Dieser erwähnte die „Quincy: Letzt Stil“-Form. Einst hätte
Uryuu aufgrund dieser Form seine Mächte verloren. Ichigos
Gegner erklärt, dass diese kaum nahezu vor 200 Jahren
ausgestorben sei. Nur Sougen Ishida (Uryuus Großvater) hätte
sie weiterhin ausgeführt, da er ihre
Weiterentwicklungen und Forschungen nicht akzeptieren
wollte. Die heutige Variante des „Quincy:
Vollständig“ hätte große Unterschiede gegenüber der Alten.
Ichigo versteht nicht so recht was Opie ihm sagen möchte, allerdings hat er kapiert, dass
Uryuus Kräfte anders sein müssen als die von Opie. Ichigo
meint, würde Uryuu auch so ein blödes Outfit wie er tragen,
dann hätte er ihn wohl auch töten müssen. Kurz darauf wendet
er eine Getsuga Tenshou an, da er glaubt Opies Schwachpunkt
gefunden zu haben. Doch die Attacke geht da nehmen.
Opie wagt nun einen Gegenangriff.
Orihime erkennt den Grund, warum sie keine Reitasu spürt.
Quincys wären immerhin in der Lage diese zu absorbieren.

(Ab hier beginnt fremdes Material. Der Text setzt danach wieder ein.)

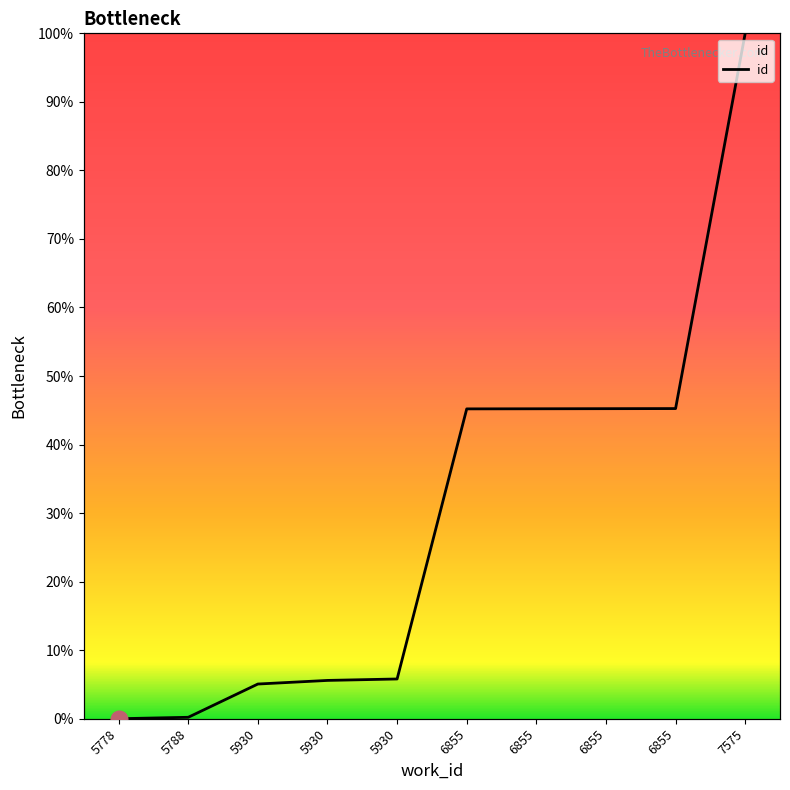

What is the difference between the maximum and minimum values?

100.0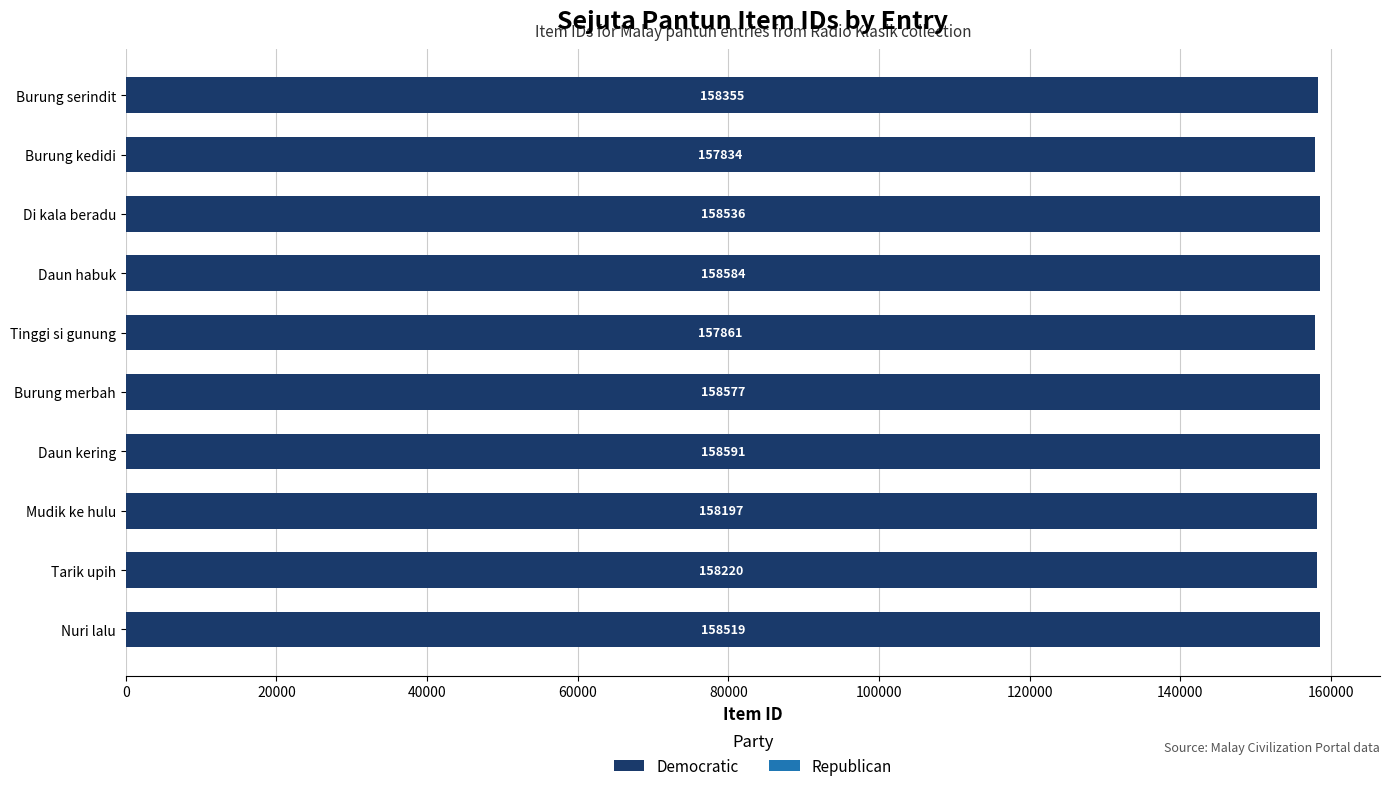

What is the change in value from Burung serindit to Daun kering?

+236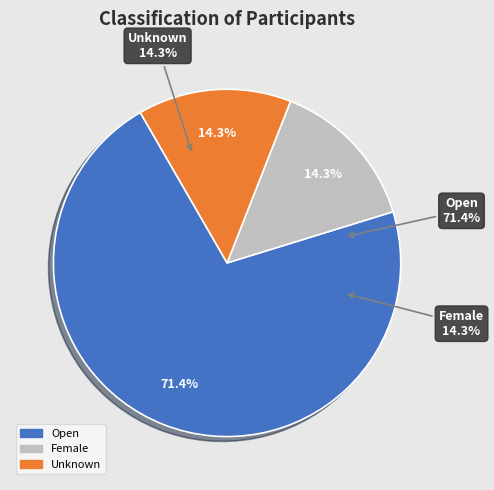

How many slices are in this pie chart?

3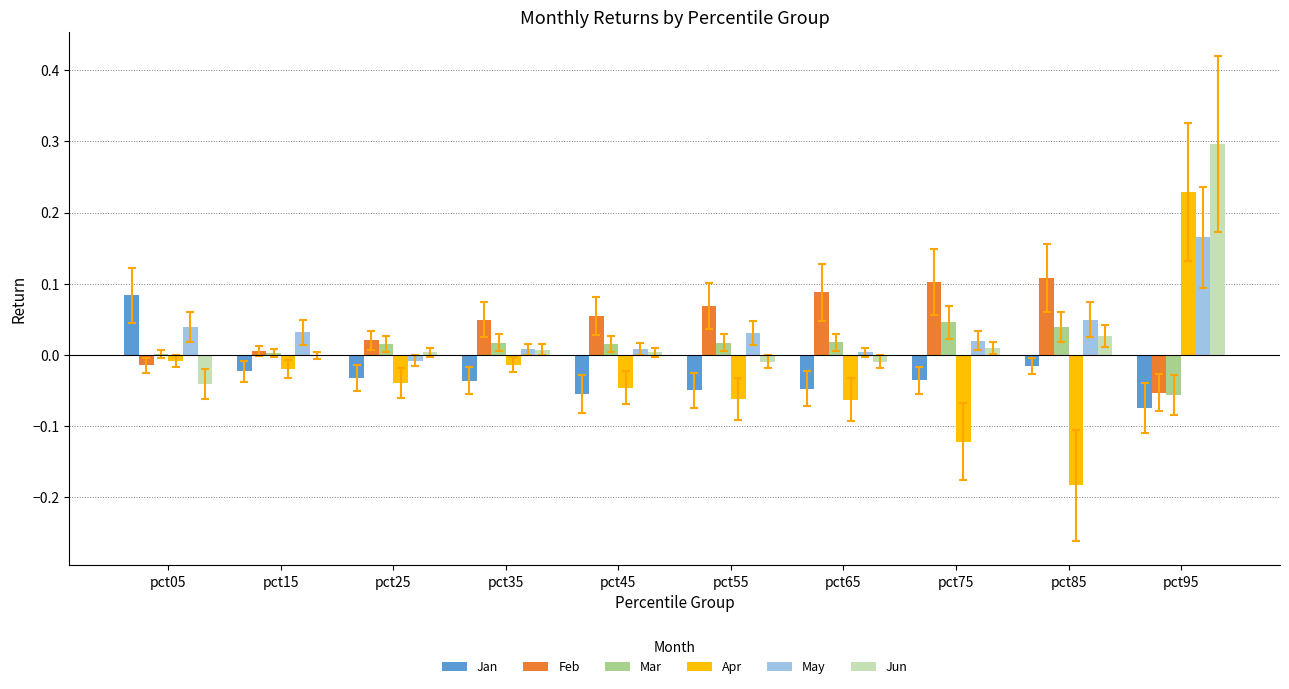

The Feb series shows 0.1 at pct85. True or false?

True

Schließlich entdeckt sie, dass sich ihr Santen Kesshun auflöst. Chad erkennt,
dass auch sämtliche andere spirituelle Partikel in Hueco
Mundo verschwinden. Opie sammelt diese bei sich und will
Ichigo nun mit seinem „Vollständig“ angreifen. Doch dann
taucht unerwartet Ayon auf. Harribels Fraccion gibt noch
nicht auf und nutzt die Chance von Opies
Unaufmerksamkeit.
492:
Balancer's Justice
Beschreibung:
Allon setzt zum Angriff an. Opie ist jedoch sicher, dass ein
Monster wie Allon seinem „Vollständig“ nicht gewachsen ist.
Derweilen in der Soul Society: Shino-san und Yuki werde
aufgefordert zu Hidetomo Kajomarus Truppe zu gehen. Auf dem
Weg dorthin wundert sich Yuki, warum sich Quincy und
Shinigami eigentlich bekämpfen, wenn sie doch dasselbe
bekämpfen (Hollow). Die Frage wird ihm vom 6th Seat der 13.
Division (Kajoumaru) beantwortet. Shinigami führen Seelen in
die Soul Society, wodurch das Gleichgewicht zwischen der
realen Welt und der Soul Society in Takt bleibt. Quincy
dagegen würden Seelen vollständig vernichten und dadurch das
Gleichgewicht stören. Irgendwann würden beide Welten dem
Untergang geweiht sein. Shinigami hätten einst mit Quincy
verhandeln wollen. Diese sind ihrer Bitte jedoch nicht
gefolgt und so wurde vor 200 Jahren beschlossen, Quincys zu
vernichten. Shinigami und Quincy hätte daher keine andere
Wahl als sich zu bekämpfen. Yuki möchte nun wissen, ob
Shinigami bei dieser Schlacht im Recht liegen (kurz, ob die
Vernichtung der Quincy gerechtfertigt ist). Kajoumaru meint,
wäre eine der beiden Seiten im Recht, dann müsste man von
Unterdrückung und Verteidigung reden. Bei dieser Sache ginge
es nur um Krieg. Und zu diesen käme es nur, wenn beide
Seiten ihn wollen.
Wieder bei Opie und Allon. Zunächst sieht alles so aus als
würde Allon die Nase vorne haben. Doch Opie dreht den Spieß
um, verletzt Apachi und möchte seinem Meister Bericht über
diesen Vorfall erstatten, sobald er sie alle vernichtet hat.